Tips: Prevent Medical Identity Theft
Medical identity theft won't just harm your pocketbook, but could cost you your health. Unlike traditional identity theft, the consequences of medical identity go beyond the financial costs. They can impact your health due to inaccurate information being documented on medical records, potentially leading to future misdiagnosis and other complications.
Medical identity theft occurs when criminals steal health insurance identification or Social Security Numbers and use them to obtain healthcare services or reimbursement from insurers for fraudulent claims. According to the World Privacy Forum, as many as 250,000 to 500,000 consumers have been victims of medical identity theft as of mid-2006.
"Medical ID theft can be devastating for consumers," commented Doug Pollack, chief marketing officer for identity theft protection company ID Experts. "Checking for medical identity fraud must become a part of everyone's complete identity protection practices -- it's that prevalent."
ID Experts offers tips to protect healthcare information from being compromised by thieves.
1. Eliminate your Social Security number from your insurance records. If your insurance company, such as Medicare/Medicaid, still uses Social Security Numbers as insurance identification, don't carry your card in your wallet unless absolutely necessary. Instead carry a copy of your card (front and back) and black out the last four digits. Write the name/phone number of a personal contact on the card copy that could give the last 4 digits of your SSN to a medical provider in an emergency.

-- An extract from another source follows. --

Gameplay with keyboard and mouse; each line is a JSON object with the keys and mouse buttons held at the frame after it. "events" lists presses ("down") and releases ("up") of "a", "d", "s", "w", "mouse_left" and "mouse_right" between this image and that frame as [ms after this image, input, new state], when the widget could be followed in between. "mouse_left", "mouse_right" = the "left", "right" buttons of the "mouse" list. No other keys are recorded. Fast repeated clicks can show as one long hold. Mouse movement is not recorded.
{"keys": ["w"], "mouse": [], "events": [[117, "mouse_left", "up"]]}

2. Get copies of your medical records, insurance claims and credit reports. Request copies of all records, claims and reports, in writing, to be sent to a secure location such as a locked mailbox or P.O. Box.
3. Review all medical records, claims and reports for unusual entries. Look for services never rendered to you or your dependents, inaccurate diagnoses, address changes, collections, and disclosures made to other agencies or health providers.
4. Dispute any misinformation with your insurance provider, health provider or credit bureaus for investigation and/or removal. Make all disputes in writing and provide copies of any claims that include misinformation.
5. Protect the paper trail. Use your shredder to destroy claims that are more than seven years old. Ask your insurance provider if you can receive online statements instead of paper.